Thema: Zurück und nachgeschickt
bayern klassisch Am: 02.03.2016 10:09:20 Gelesen: 529887# 350@  
@ Heinz 7 [#346]

Lieber Heinz,

eben erst gesehen, daher verspätete Antwort:

Der Brief hätte bis 20g mit 20 Pfg. in Bayern (Neuburg an der Donau, nicht "Neuenburg" wie du gelesen hast) frankiert werden müssen. Da nur 10 Pfg. geklebt waren, wurden die fehlenden 10 Pfg. verdoppelt und mit 20 Pfg. angeschrieben, die Bayern von der Schweiz haben wollte. Der "T" - Stempel wies auf die Nach - Taxe hin.

Die Schweiz reduzierte diese in heimische Währung und verlangte, links neben der großen blauen "20" nun "25" Rappen/Centimes vom Empfänger.
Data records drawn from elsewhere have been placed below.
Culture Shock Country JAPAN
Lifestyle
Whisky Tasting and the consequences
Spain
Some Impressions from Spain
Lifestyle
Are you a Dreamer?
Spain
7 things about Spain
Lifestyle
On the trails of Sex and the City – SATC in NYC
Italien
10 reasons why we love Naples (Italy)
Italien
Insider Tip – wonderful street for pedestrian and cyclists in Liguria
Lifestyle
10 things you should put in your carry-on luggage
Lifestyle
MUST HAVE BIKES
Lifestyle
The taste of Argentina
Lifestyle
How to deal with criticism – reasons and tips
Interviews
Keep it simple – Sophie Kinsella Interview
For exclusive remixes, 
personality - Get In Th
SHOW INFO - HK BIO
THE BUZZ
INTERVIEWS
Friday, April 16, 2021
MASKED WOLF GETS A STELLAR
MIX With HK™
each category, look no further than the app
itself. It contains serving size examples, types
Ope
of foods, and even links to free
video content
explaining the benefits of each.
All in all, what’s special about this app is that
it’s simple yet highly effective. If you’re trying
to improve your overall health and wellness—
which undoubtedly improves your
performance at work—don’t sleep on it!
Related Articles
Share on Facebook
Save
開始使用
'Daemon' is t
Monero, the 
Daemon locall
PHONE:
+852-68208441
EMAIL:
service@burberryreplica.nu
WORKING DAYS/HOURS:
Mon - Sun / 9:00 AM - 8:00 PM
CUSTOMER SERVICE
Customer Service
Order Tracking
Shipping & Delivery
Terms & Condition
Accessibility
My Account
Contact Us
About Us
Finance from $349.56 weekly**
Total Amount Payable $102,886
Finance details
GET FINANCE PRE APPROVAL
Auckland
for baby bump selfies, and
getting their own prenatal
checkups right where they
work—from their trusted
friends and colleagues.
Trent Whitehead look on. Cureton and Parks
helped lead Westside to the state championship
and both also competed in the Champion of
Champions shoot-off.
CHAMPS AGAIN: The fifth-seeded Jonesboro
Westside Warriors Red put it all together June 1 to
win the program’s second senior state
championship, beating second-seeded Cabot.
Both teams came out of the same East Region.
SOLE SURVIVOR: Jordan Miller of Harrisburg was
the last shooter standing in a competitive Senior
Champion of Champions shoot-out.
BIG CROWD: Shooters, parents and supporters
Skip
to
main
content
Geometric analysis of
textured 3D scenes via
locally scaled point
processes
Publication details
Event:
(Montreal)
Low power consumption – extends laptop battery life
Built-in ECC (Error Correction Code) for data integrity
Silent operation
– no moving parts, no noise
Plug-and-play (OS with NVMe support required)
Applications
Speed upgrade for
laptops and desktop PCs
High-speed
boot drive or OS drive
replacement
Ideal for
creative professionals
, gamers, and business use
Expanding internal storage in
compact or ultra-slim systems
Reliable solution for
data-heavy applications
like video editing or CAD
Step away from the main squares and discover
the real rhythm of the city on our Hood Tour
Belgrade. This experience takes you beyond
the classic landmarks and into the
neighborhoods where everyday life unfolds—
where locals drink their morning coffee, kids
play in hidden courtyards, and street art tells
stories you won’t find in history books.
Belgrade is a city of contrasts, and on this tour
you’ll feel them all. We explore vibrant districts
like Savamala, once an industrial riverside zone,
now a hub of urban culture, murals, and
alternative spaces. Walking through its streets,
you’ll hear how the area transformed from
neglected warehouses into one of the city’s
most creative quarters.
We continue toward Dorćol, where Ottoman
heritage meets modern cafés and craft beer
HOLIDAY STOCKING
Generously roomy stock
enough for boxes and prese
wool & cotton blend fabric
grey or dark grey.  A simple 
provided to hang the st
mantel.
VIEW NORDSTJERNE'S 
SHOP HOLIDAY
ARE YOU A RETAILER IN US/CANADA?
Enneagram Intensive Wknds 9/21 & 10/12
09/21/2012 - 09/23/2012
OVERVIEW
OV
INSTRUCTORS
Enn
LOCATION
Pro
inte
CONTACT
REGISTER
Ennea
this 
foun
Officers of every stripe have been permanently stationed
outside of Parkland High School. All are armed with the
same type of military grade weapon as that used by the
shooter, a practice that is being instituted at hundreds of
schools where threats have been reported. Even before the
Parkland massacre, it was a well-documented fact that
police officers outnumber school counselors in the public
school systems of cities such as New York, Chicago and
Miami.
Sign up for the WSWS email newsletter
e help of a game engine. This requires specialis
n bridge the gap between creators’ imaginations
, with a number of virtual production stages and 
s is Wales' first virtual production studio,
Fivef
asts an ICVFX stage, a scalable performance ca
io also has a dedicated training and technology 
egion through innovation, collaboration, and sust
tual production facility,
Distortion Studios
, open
Da dieser nicht erreichbar war und auch keiner den Brief auslösen wollte, musste man ihn nach Bayern zurück schicken.

Weil in Bayern das Schweizer Porto von 25 Rappen/Centimes nicht gelten konnte, waren die Portomarken zu annullieren.

Nun kam er wieder mit Porto belastet in Bayern an, konnte aber nicht in Neuburg an der Donau zugestellt werden, weil:

1. Die Schrift des Absenders unbekannt war,
2. das Siegel, wenn es eines gab, keinem auf der Post etwas sagte und
3. eine Absenderangabe per Text oder Stempel fehlte.

In diesen Fällen war der Brief dem vorgesetzten Oberpostamt (bitte nicht Oberpostdirektion, die gab es erst ab 1907) mit der Dienstpost zuzuleiten. Neuburg a. d. D. gehörte zu Schwaben und das Oberpostamt (OPA) für Schwarben und Neuburg residierte in Augsburg. Dort wurde er der Retourbriefkommission übergeben, doppelt vereidigte Beamte, die ihn nur zur Feststellung des Absenders öffnen durften.

Nach Öffnung schrieben sie den Namen des Absenders, wenn er ersichtlich war, mit roter Tinte auf die Siegelseite des Briefes und verschlossen ihn mit der schön zu sehenden Oblate (Verschlusszettel), weil sie ihn seitlich geöffnet hatten.

Mit der Dienstpost oder der gewöhnlichen Post, ich kenne beide Fälle, ging er dann zur Post des Absenders (das musste ja nicht zwingend Neuburg a. d. D. sein, denn es konnte ja auch ein Münchner dort Station gemacht haben und bei dieser Gelegenheit den unterfrankierten Brief verschickt haben), wo er gegen Entrichtung von 20 Pfg. remittiert wurde.

Wäre der Absender nicht ermittelbar gewesen, wäre er nach Ablauf eines Jahres verbrannt worden. Die Tatsache, dass er sich erhalten hat, spricht stark für die Annahme, dass man den Absender doch noch gefunden hatte.